■ Problem
Extract the lines of the data from the line with "order: Asterales" through the end of the data, reproducing them word for word.

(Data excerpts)
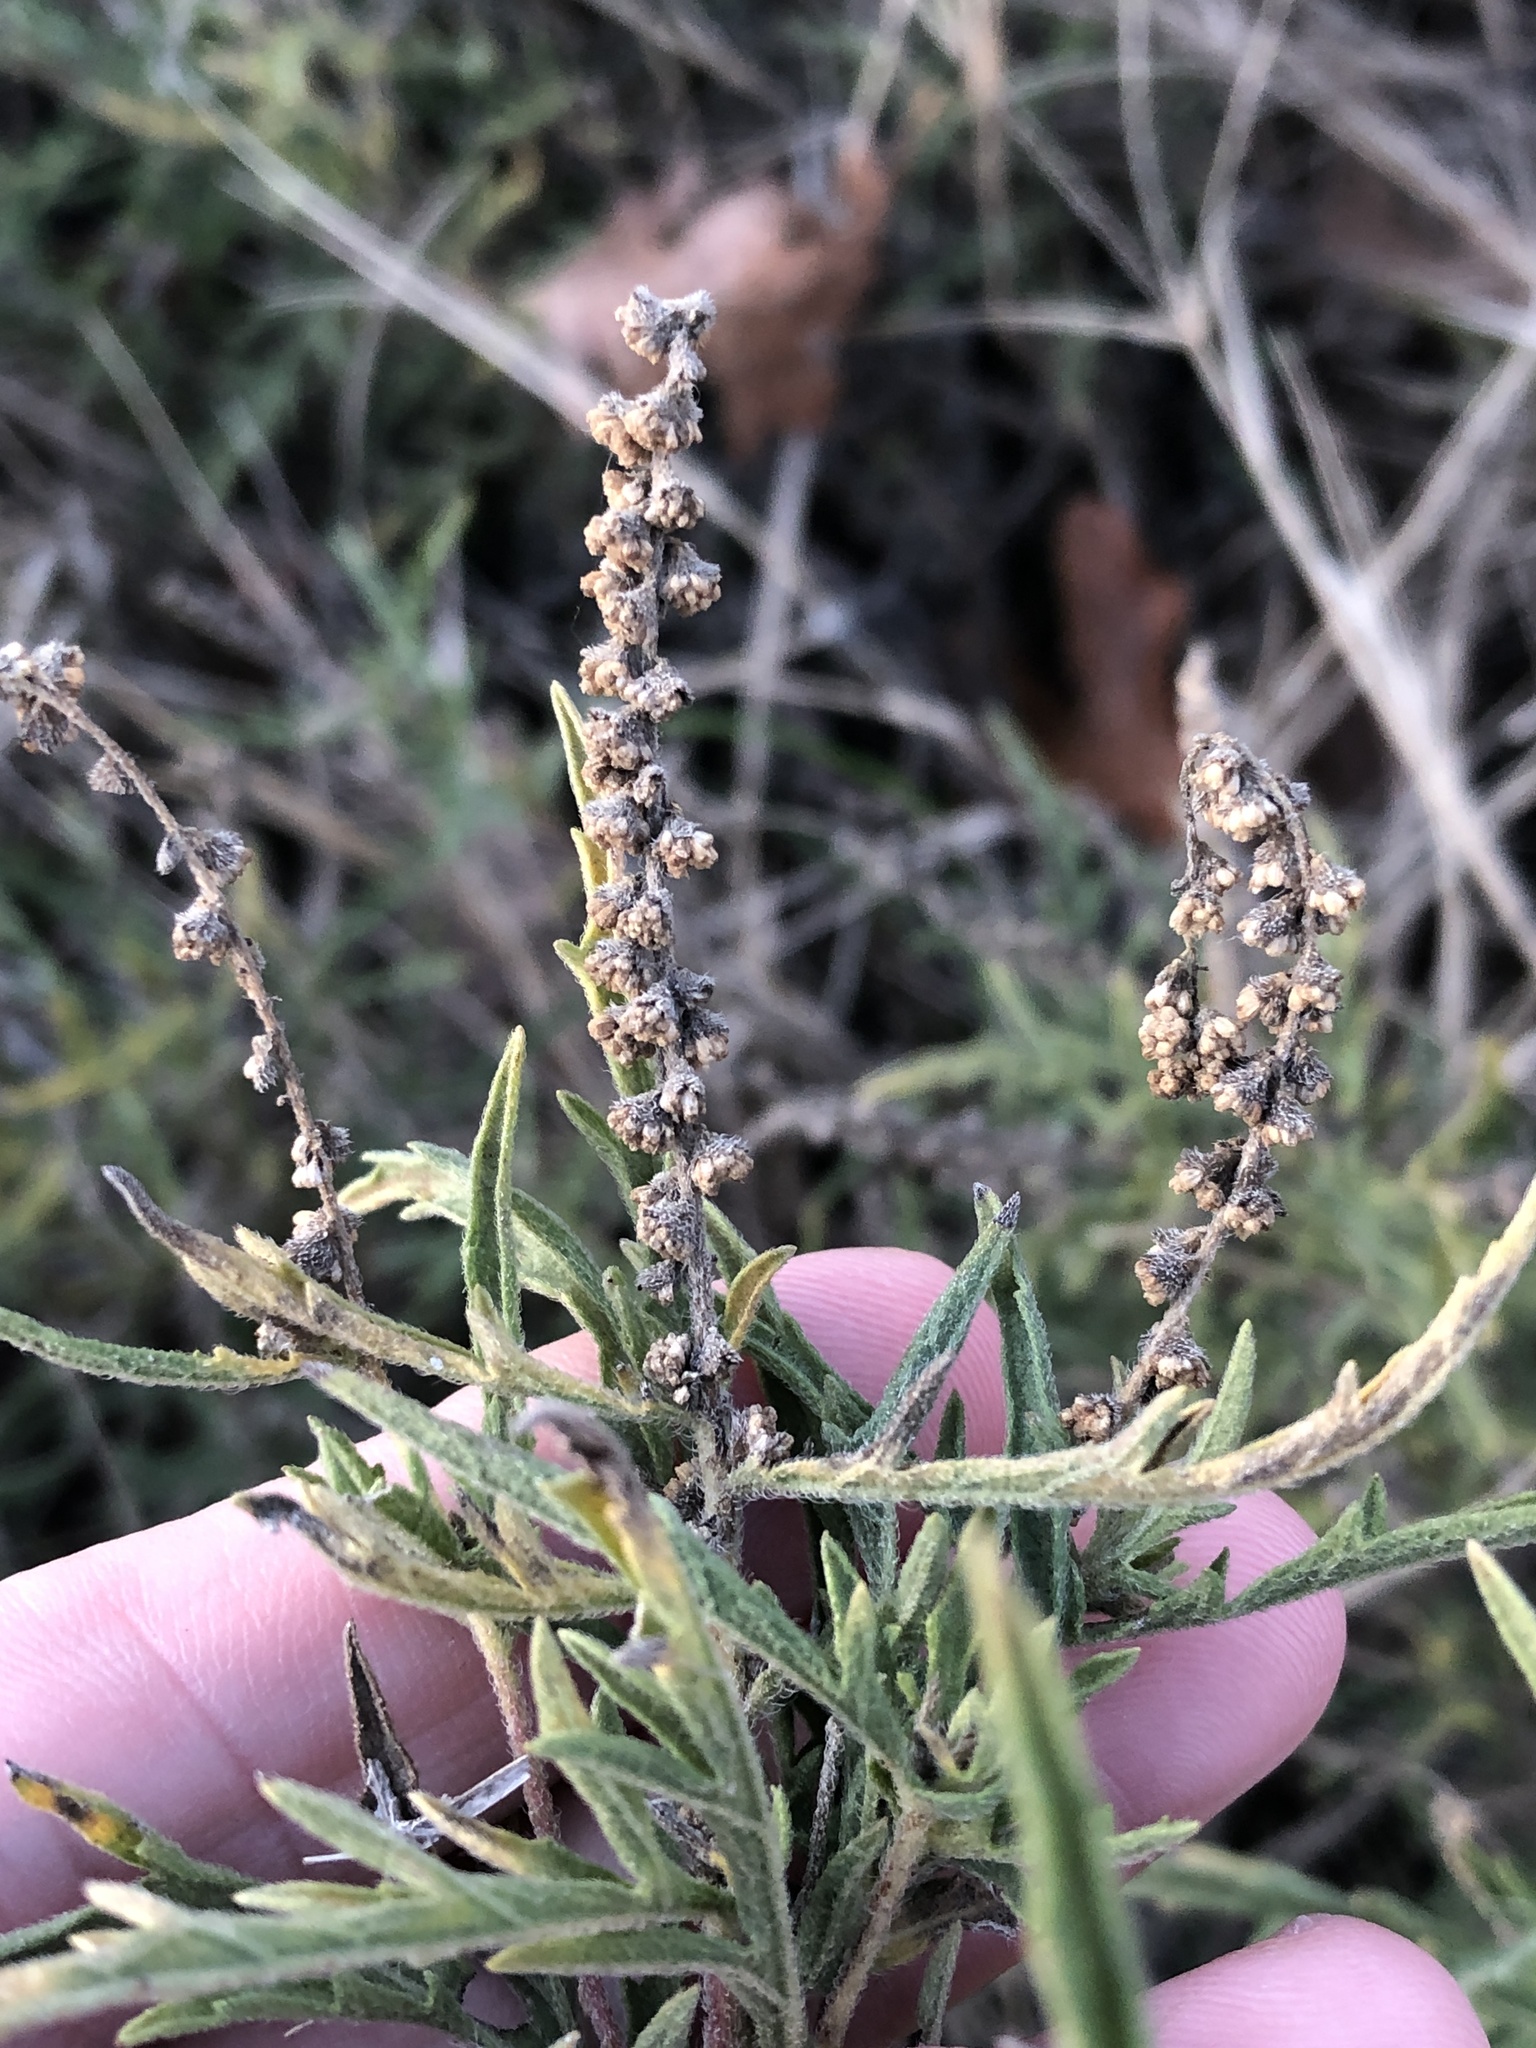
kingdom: Plantae
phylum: Tracheophyta
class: Magnoliopsida
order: Asterales
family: Asteraceae
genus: Ambrosia
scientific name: Ambrosia psilostachya
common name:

■ Written response
order: Asterales
family: Asteraceae
genus: Ambrosia
scientific name: Ambrosia psilostachya
common name:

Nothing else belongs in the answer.